THE TERRIBLE TWO’S
Belinda and I have a granddaughter whom we
love dearly. Her name is Savannah and we affectionately recall the time
when she was two years old. Unlike most of our grandchildren, she was
relatively slow in developing her ability to communicate verbally.
HOWEVER, once she DID…Savannah immediately became large-and-in-charge in every
room she entered. I repeat: We love her very much and would take nothing
in exchange for her place in our family and in our hearts. But Savannah
was caught in the throes of what pseudo-psychologists (like myself) call “the
terrible two’s.” She was peevishly insistent on having her way with all
of us, including with her two siblings, Sydney and Dylan. Of course, her
noisy petulance did not play out very well with them.
One memorable evening, when Savannah
activated that typical agenda of ‘having everything her way,’ I started
processing her behavior from a different perspective, with more insight and
revelation. Savannah was much like, indeed JUST LIKE, some members of the
institutional church. After hearing her elders’ words, she systematically
selected which directives she wished to follow. In that early stage of
emotional development, she was completely self-willed and self-absorbed.
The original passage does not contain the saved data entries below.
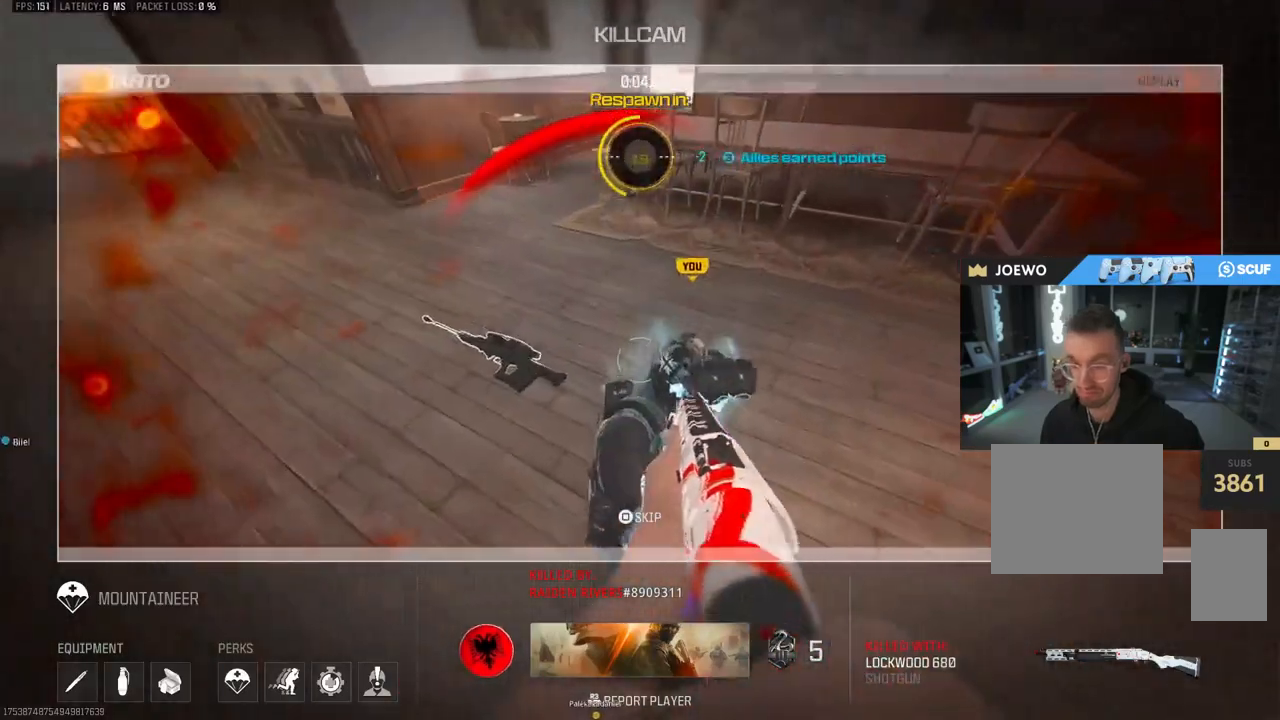
{"dt_ms": 500, "buttons": [], "left_stick": "center", "right_stick": "center", "events": []}
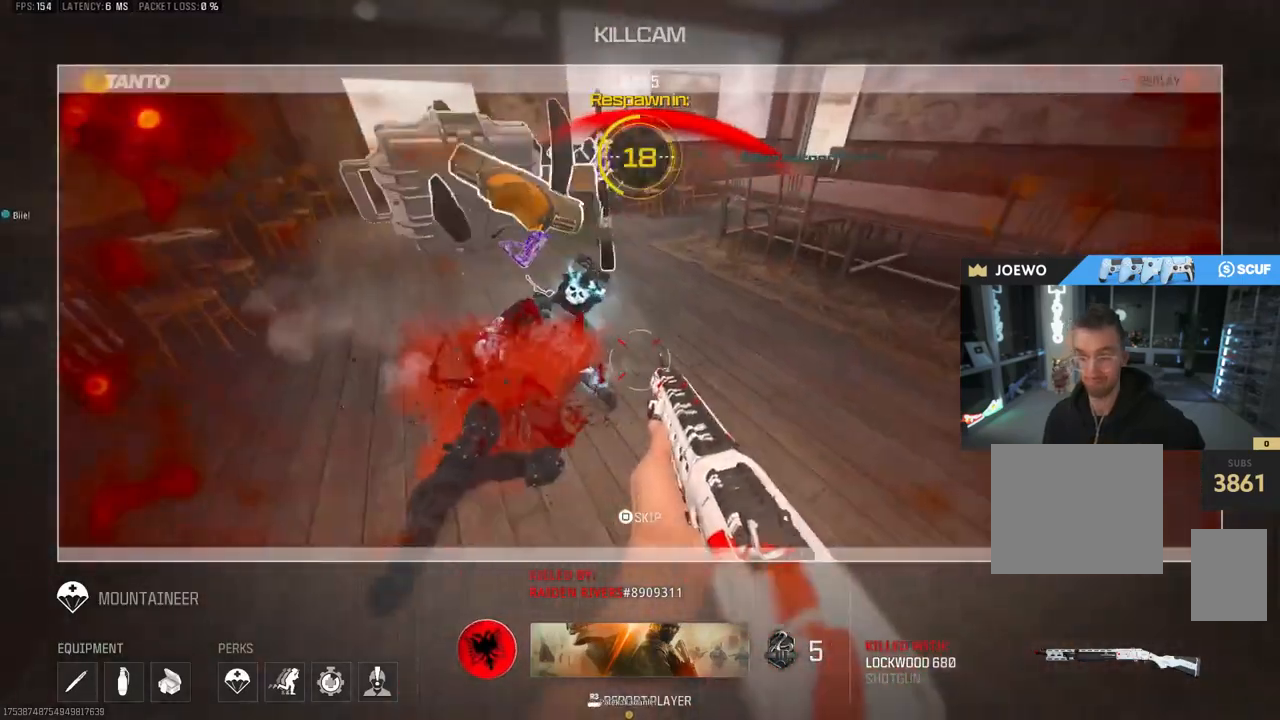
{"dt_ms": 500, "buttons": [], "left_stick": "center", "right_stick": "center", "events": [[33, "SQUARE", "down"], [150, "SQUARE", "up"]]}
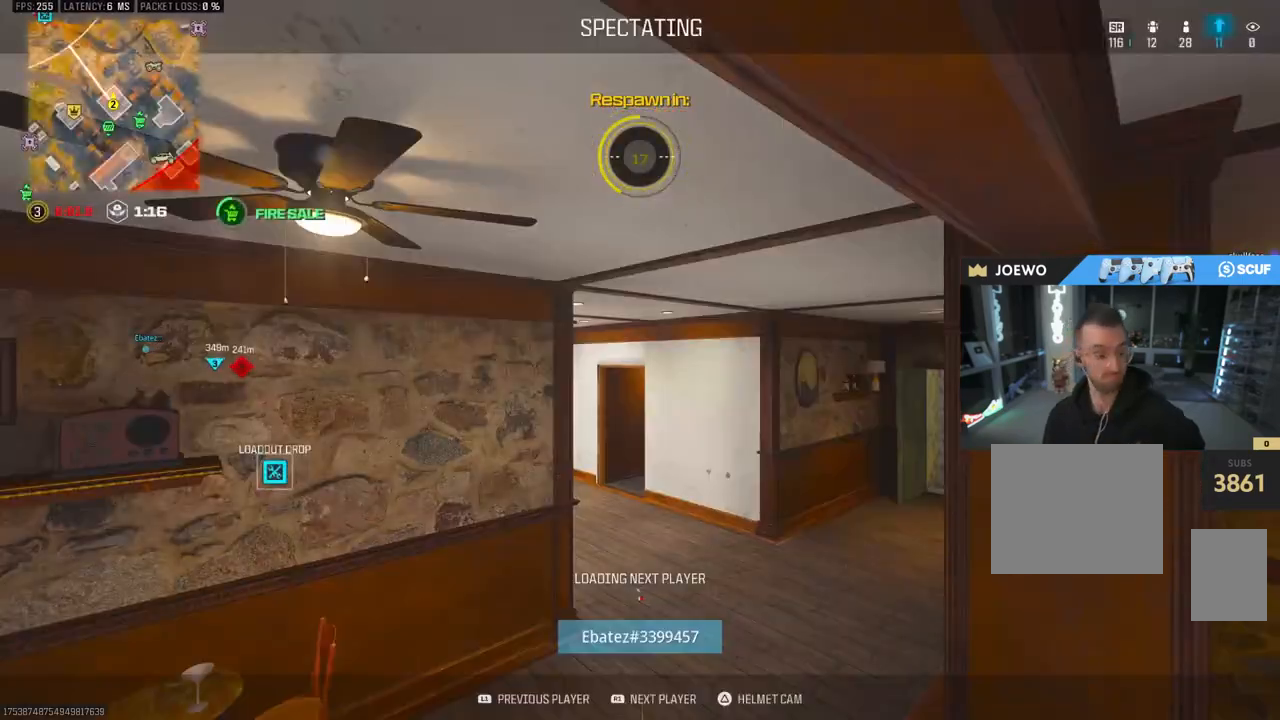
{"dt_ms": 500, "buttons": [], "left_stick": "center", "right_stick": "center", "events": []}
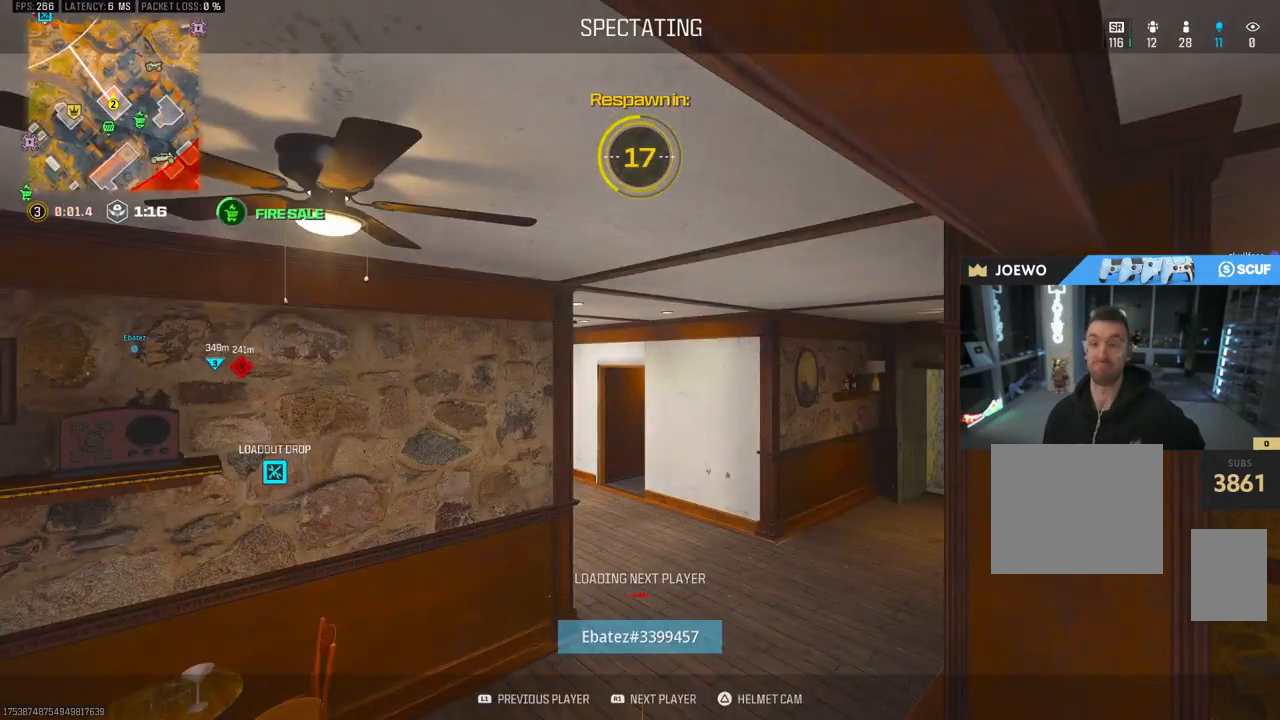
{"dt_ms": 500, "buttons": [], "left_stick": "center", "right_stick": "center", "events": []}
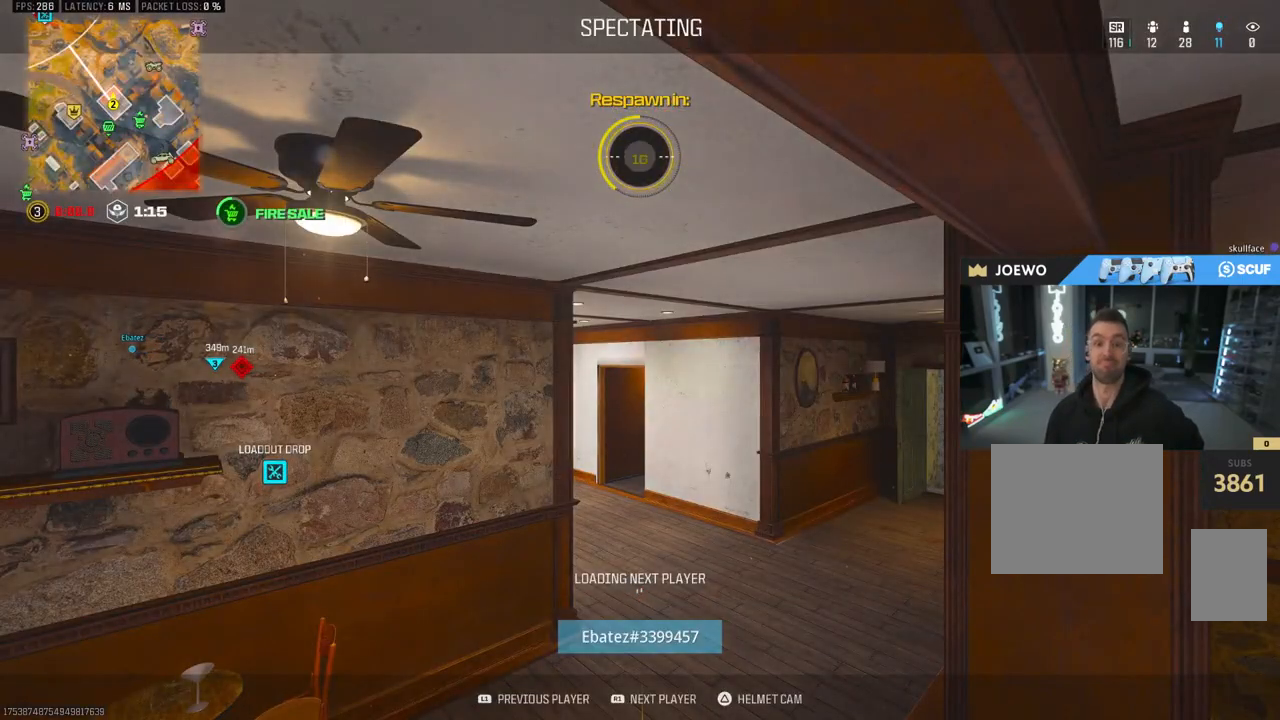
{"dt_ms": 500, "buttons": ["SQUARE"], "left_stick": "center", "right_stick": "center", "events": [[150, "SQUARE", "down"]]}
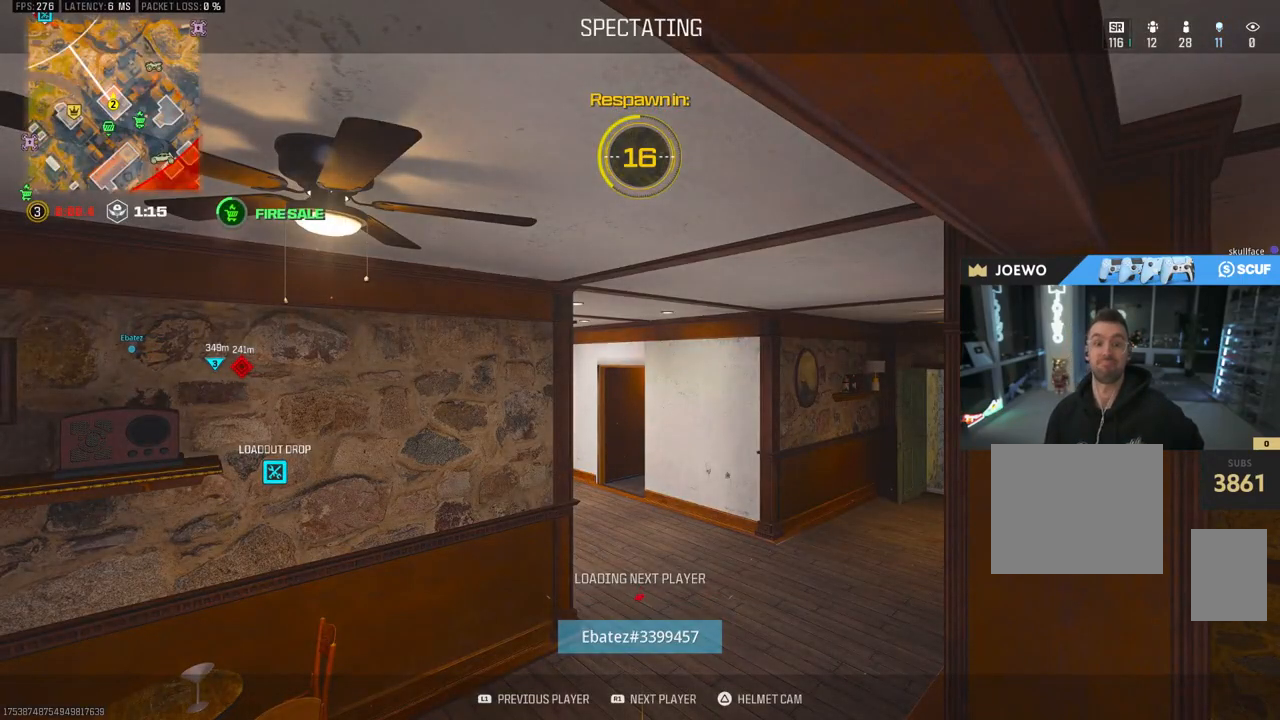
{"dt_ms": 500, "buttons": ["SQUARE"], "left_stick": "center", "right_stick": "center", "events": []}
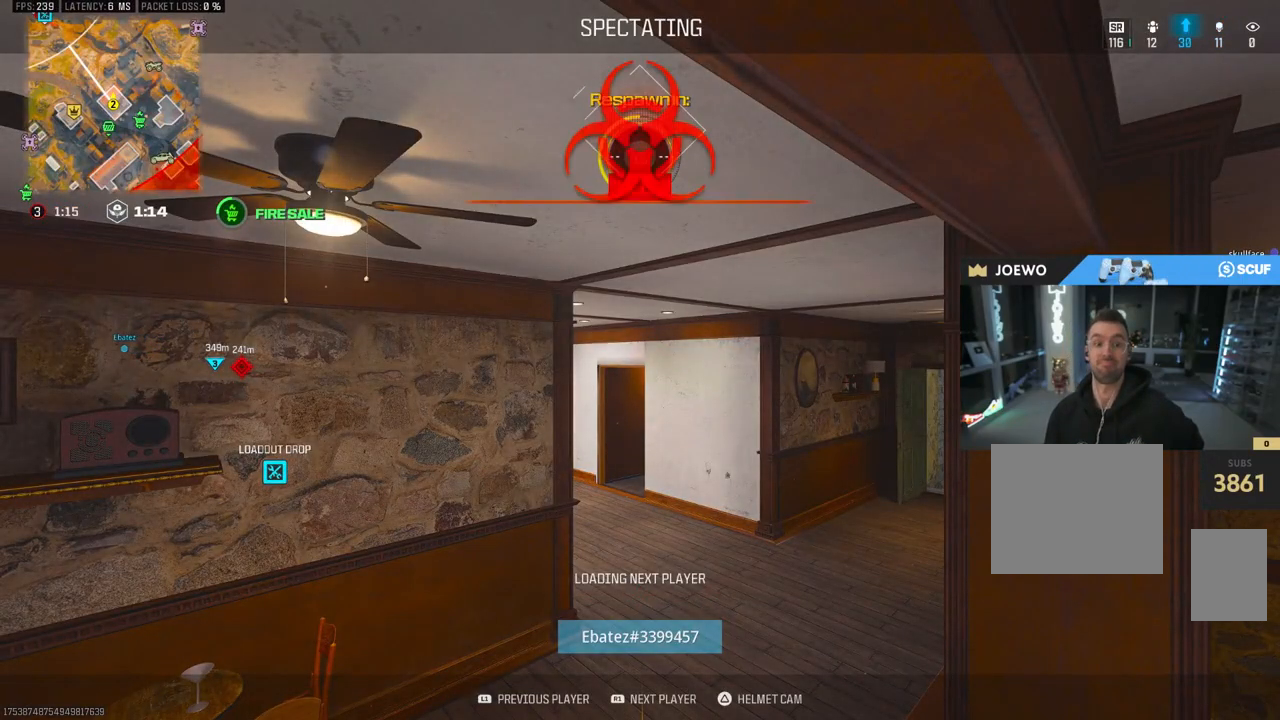
{"dt_ms": 500, "buttons": ["SQUARE"], "left_stick": "center", "right_stick": "center", "events": []}
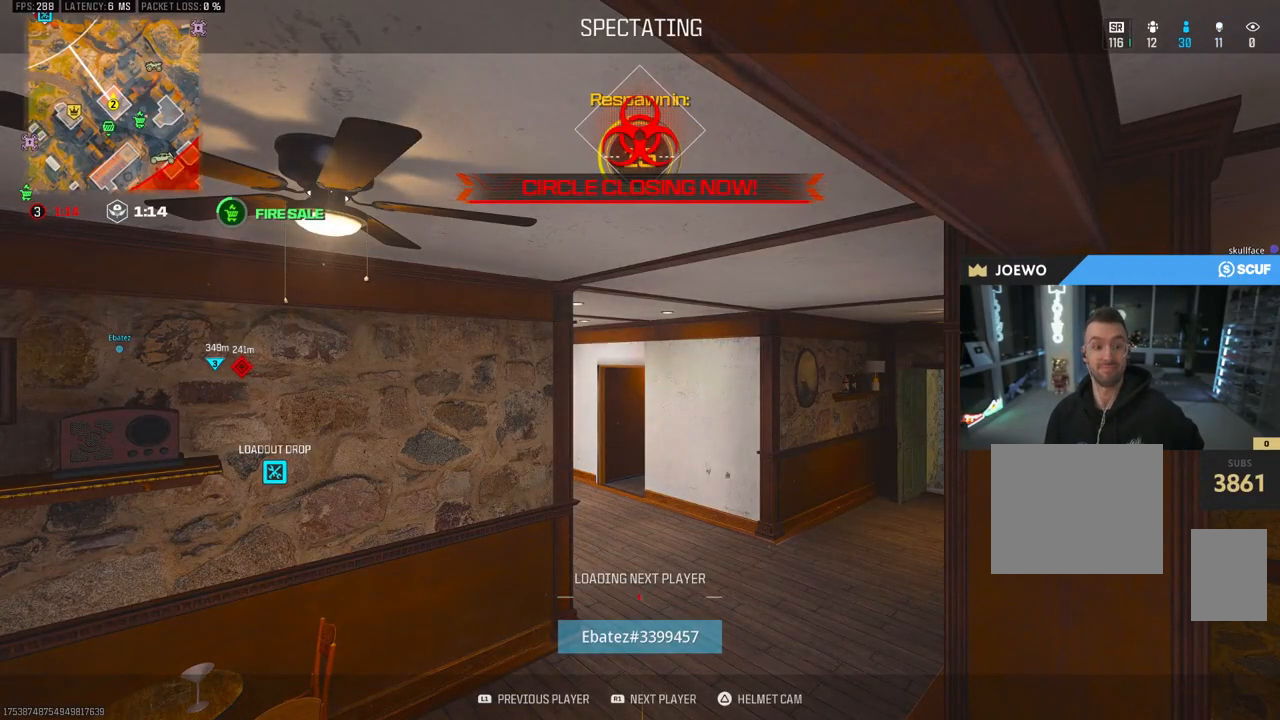
{"dt_ms": 500, "buttons": ["SQUARE"], "left_stick": "center", "right_stick": "center", "events": []}
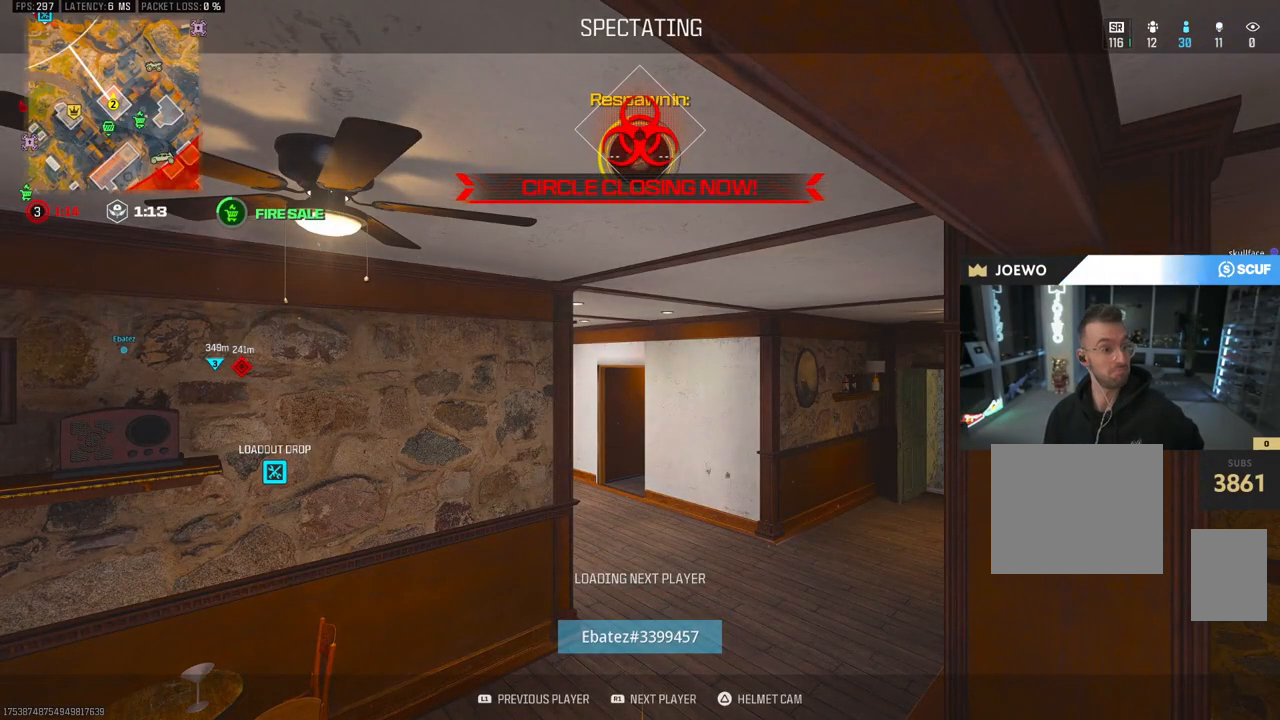
{"dt_ms": 500, "buttons": ["SQUARE"], "left_stick": "center", "right_stick": "center", "events": []}
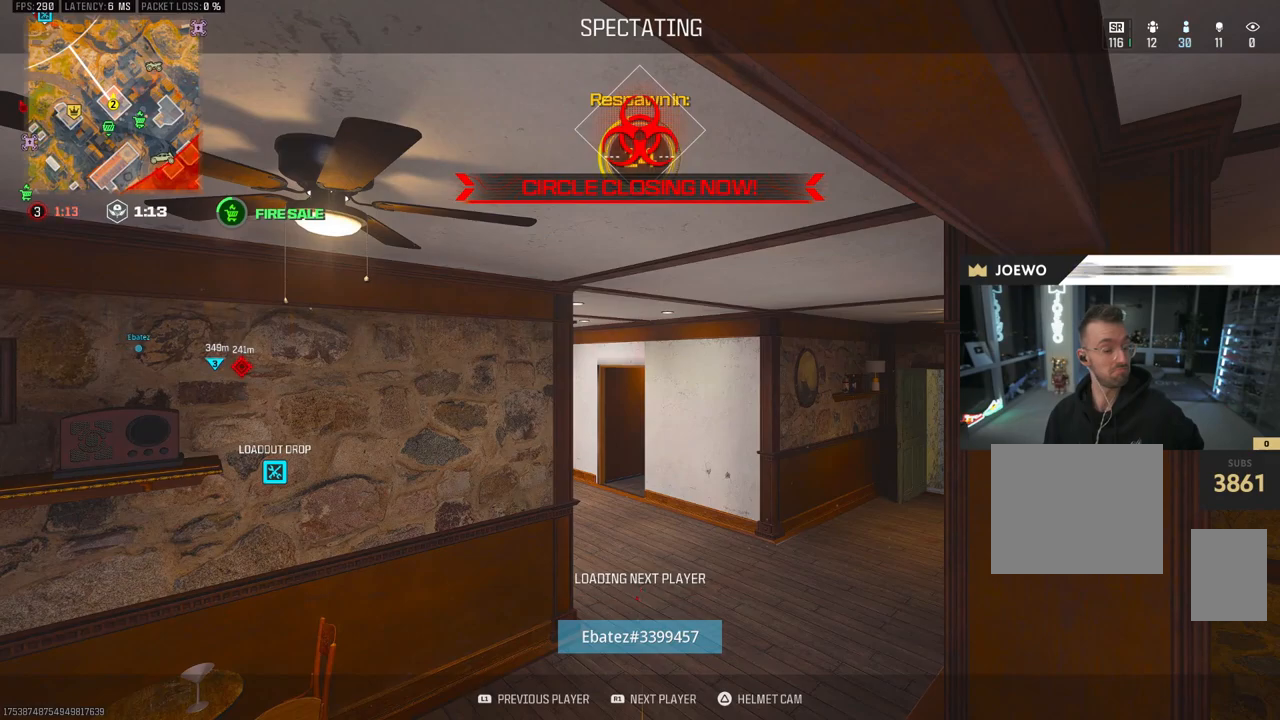
{"dt_ms": 500, "buttons": ["SQUARE"], "left_stick": "center", "right_stick": "center", "events": []}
It was ALL about her wishes and needs.
Nevertheless, in the middle of the above
referenced temper tantrum, something quite marvelous occurred. Belinda
picked up Savannah, cradled her gently and whispered softly in her ear, “I love
you sweetie.” Soon Savannah quieted herself and nestled in her
grandmother’s compassionate and caring arms. What a life lesson for me!
Wow!
Right away, I recalled an earlier
devotional I had written and an insightful comment I later received from a
spiritually discerning reader. While someone’s doctrinal tirade over
water baptism (that I had described and discussed) felt rather unkind and unwarranted,
perhaps my personal reaction was also wrong. A pastor from South Africa
wisely suggested that we PRAY for those who exhibit behaviors that seem
aggressive or divisive to us. His words convicted me. “The
differences will always be there,” he said, “but I pray they never cloud
fellowship and the gospel.” Profound wisdom. Instead of becoming
angry or lashing back, I (we) should prayerfully seek to understand the speaker
and to adjust our own attitude(s) toward them and their issues.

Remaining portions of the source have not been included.